Students may find these career reflections by computer scientists interesting and inspirational–stemming from an event that we organized to mark the 20th anniversary of Microsoft Research.

Research overview

I’ve long been curious about the computational foundations of intelligence: How do our minds work? What computational principles and architectures underly thinking and intelligent behavior? I’ve pursued answers via studies of machine perception, learning, reasoning, and decision making. Many questions remain unanswered and much research is to be done. On the way to a deeper understanding, I work to field working systems that can immediately deliver value in the world. Projects include efforts in time-critical decisions, information retrieval, healthcare, urban infrastructure, sustainability, and development–with goals of understanding how computational models perform amidst real-world complexities, and of deploying systems that deliver value to people and society. A key focus of my work has been on opportunities to leverage the complementarities of human and machine intelligence. Related interests include machine learning and decision making for crowdsourcing and human computation, information triage and alerting that takes human attention into consideration, spanning work on notification systems, surprise modeling, multitasking, and psychological studies of interruption and recovery.

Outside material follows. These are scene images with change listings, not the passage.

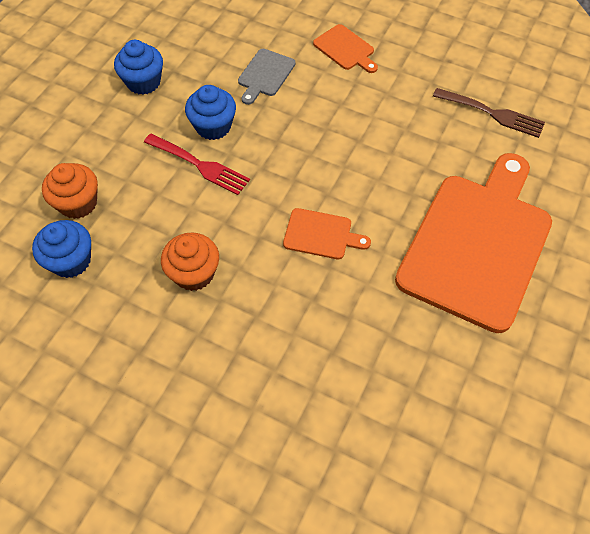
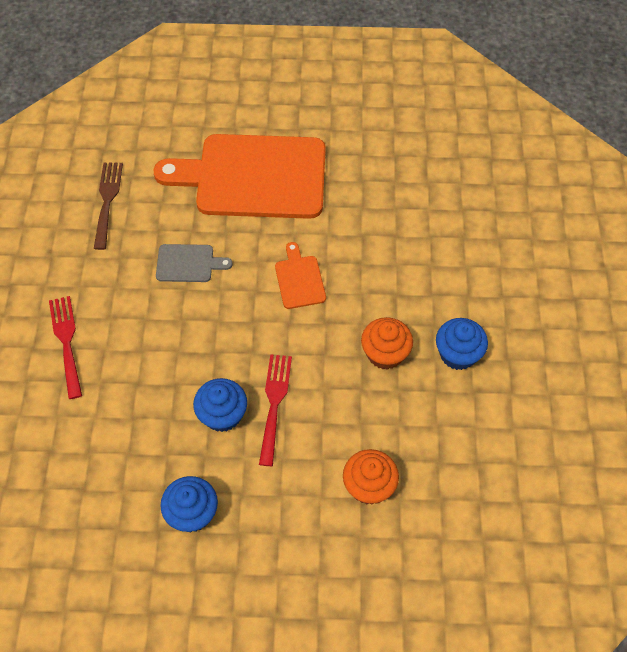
camera: 115 degrees left, 0 degrees up
(71, 261) = (427, 455): blue cupcake -> blue cupcake (458, 354)
(265, 75) = (133, 399): grey cutting board -> grey cutting board (188, 263)
(345, 49) = (66, 342): orange cutting board -> red fork

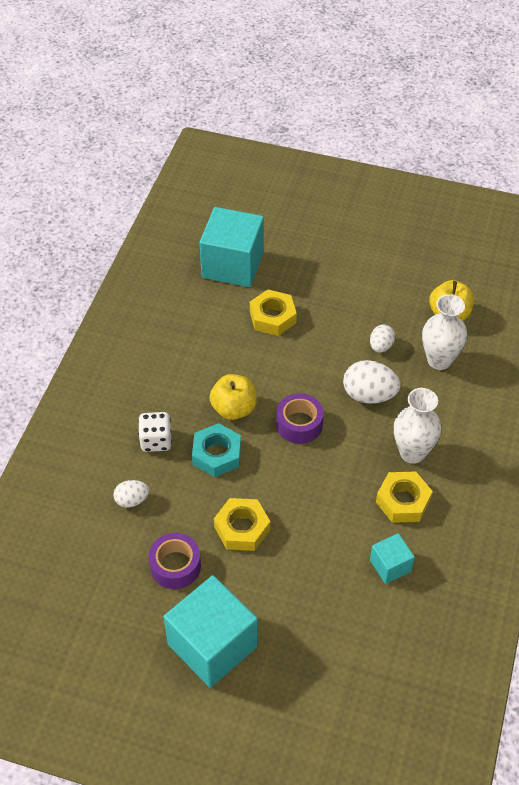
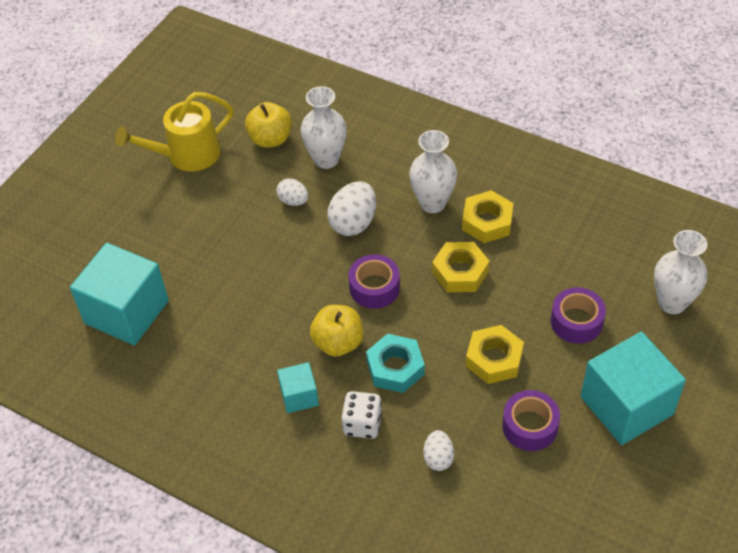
camera: 75 degrees left, 0 degrees up
(272, 317) = (221, 286): yellow nut -> yellow nut (460, 272)
(300, 592) = (576, 321): none -> purple tape
(345, 679) = (672, 303): none -> white vase
(390, 566) = (557, 246): turquoise cube -> turquoise cube (299, 396)
(409, 261) = (187, 155): none -> yellow watering can

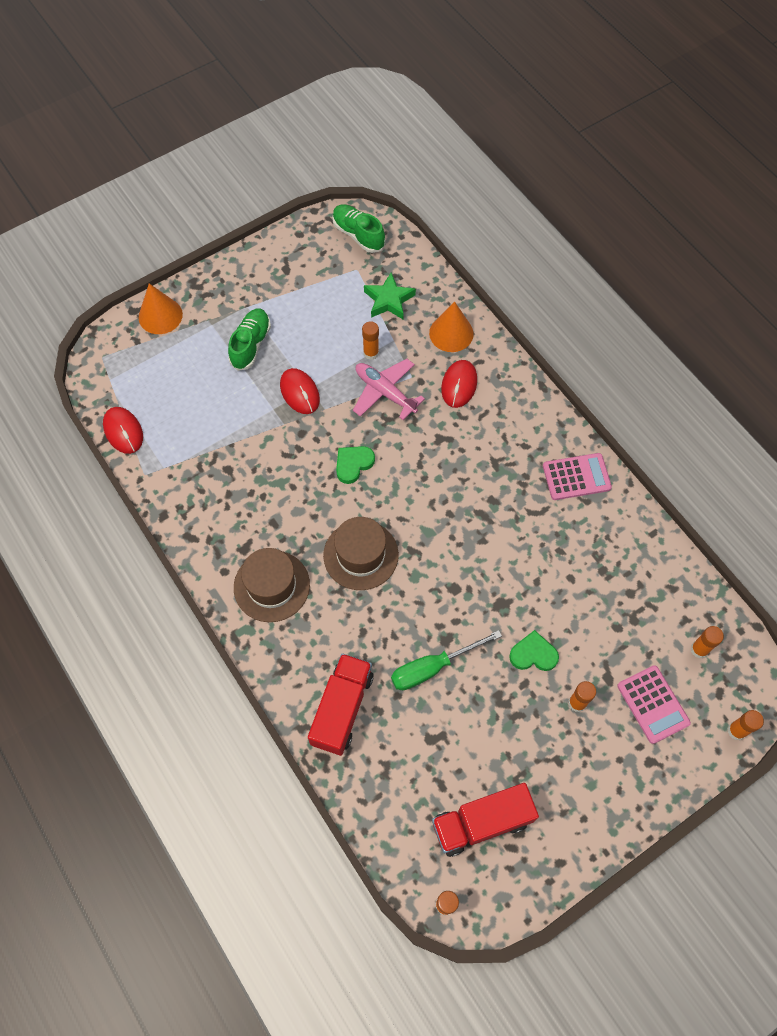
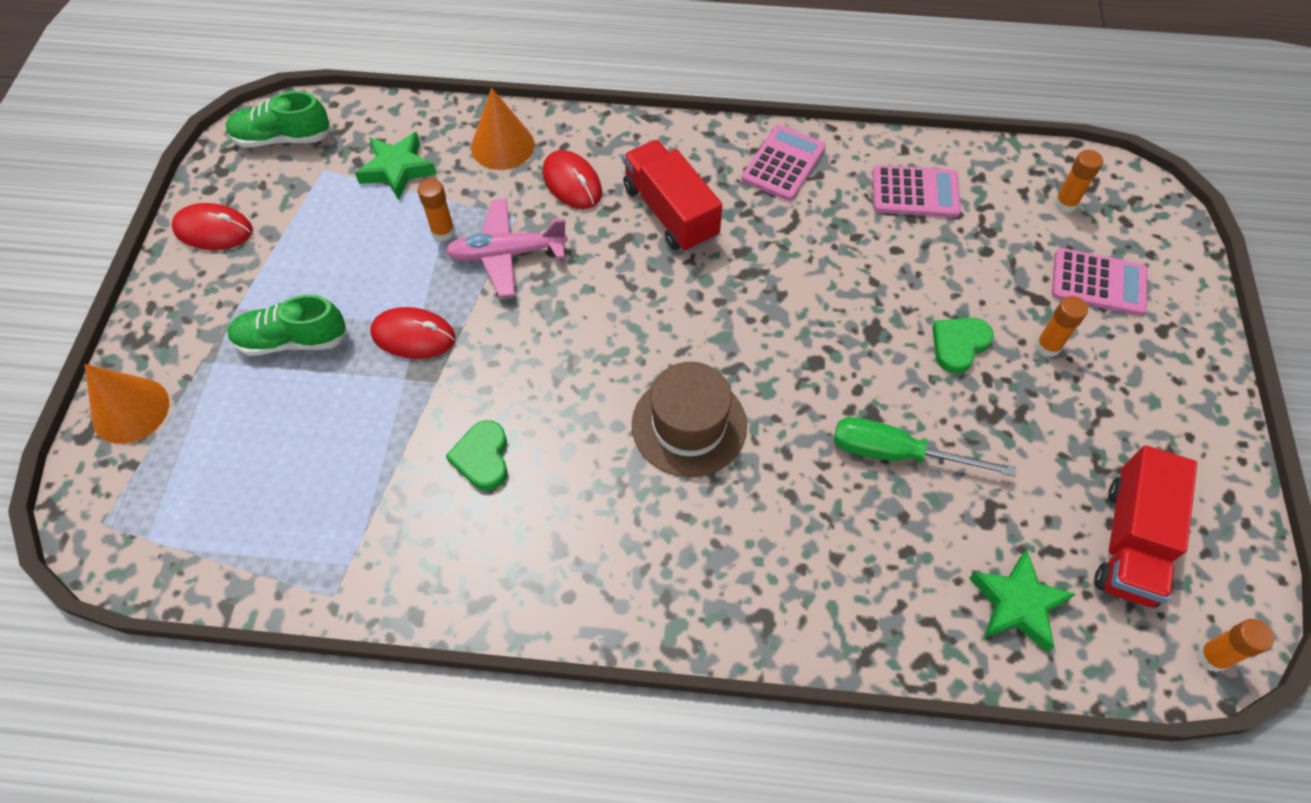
camera: 50 degrees left, 5 degrees down
(123, 431) = (241, 577): red mouse -> red mouse (213, 230)
(251, 345) = (292, 340): green shoe -> green shoe turned 60 degrees counterclockwise
(271, 586) = (640, 553): brown hat -> none
(342, 709) = (874, 591): red truck -> red truck (670, 212)
(353, 464) = (565, 349): green heart -> green heart (482, 458)
(393, 784) = (1017, 604): none -> green star
(432, 667) = (897, 453): green screwdriver -> green screwdriver turned 90 degrees clockwise
(624, 560) = (915, 192): none -> pink calculator
(736, 731) = (1177, 236): orange glue stick -> none

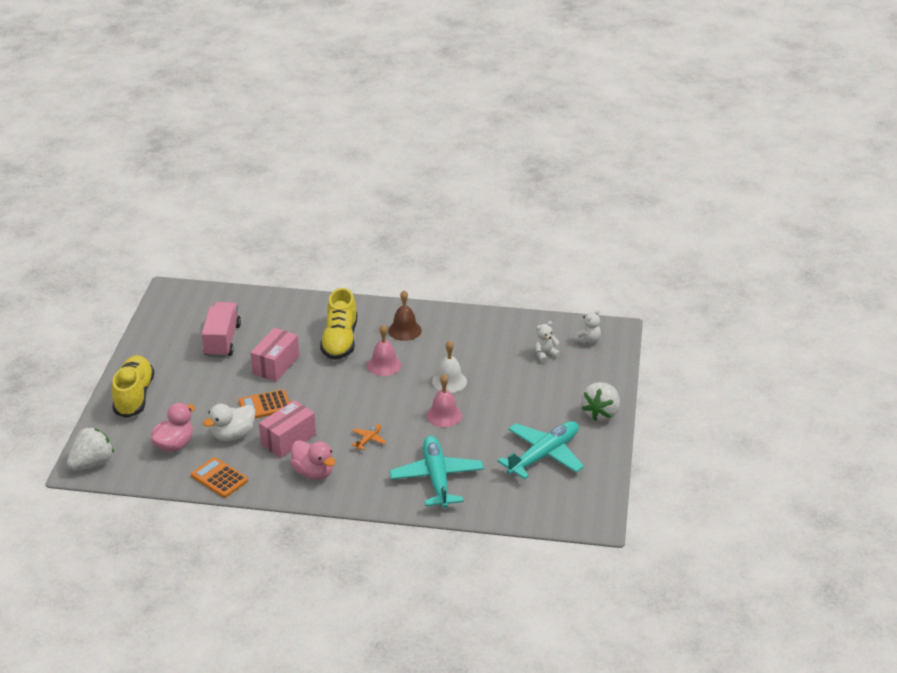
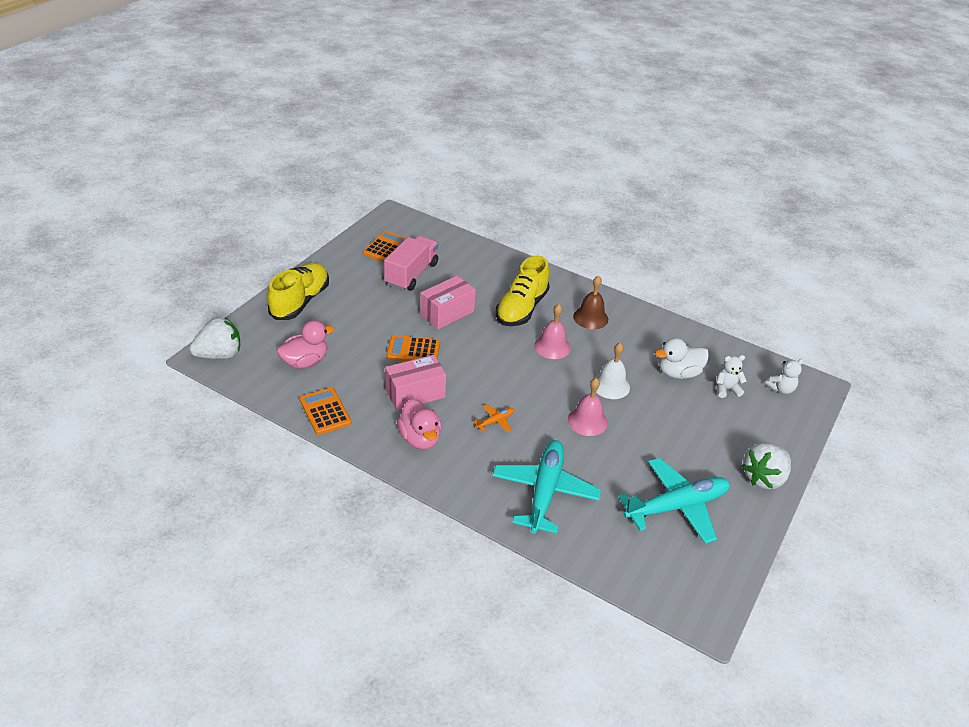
camera: 20 degrees right, 5 degrees up
(182, 323) = (386, 247): none -> orange calculator
(233, 435) = (365, 370): white duck -> white duck (678, 373)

On the more theoretical front, I’ve been long interested in offline and real-time optimization of the expected value of computational systems under limited and varying resources. Areas of concentration in this realm include flexible or anytime computation, ideal metareasoning for guiding computation, compilation for reducing real-time deliberation, ongoing, continual computation, and the construction of bounded-optimal reasoning systems–systems that maximize the expected utility of the people they serve, given the expected costs of reasoning, the problems encountered over time, and assertions about a system’s constitution. Research in this arena includes tackling hard reasoning problems with learning and decision making methods.

Recent activities

Completed cycle of service as president and then past-president of the Association for the Advancement of Artificial Intelligence (AAAI), and remain active with AAAI strategic planning. Recently completed service as chair of the Section on Information, Computing, and Communication of the American Association for the Advancement of Science (AAAS), representing AAAS members with interests in data and computation. Serving this year on the PCAST NITR&D Working Group, NIH Advisory Committee to the Director (ACD) NLM Working Group, and National Academies Committee on Information Technology, Automation, and the Workforce. Served on the Computing Community Consortium, an organization that works to envision computing futures–and to stoke the fires of creativity within our community. As part of that effort, assisted with creating a whitepaper series for communicating the value of research on machine learning and decision support to government leaders and the public.

I’ve worked with colleagues to kick off a new AAAI conference in 2013 human computation and crowdsourcing, to serve an exciting and evolving community. Fellow of the AAAI, ACM, AAAS, the American Academy of Arts and Sciences, and National Academy of Engineering (NAE), and elected to the CHI Academy.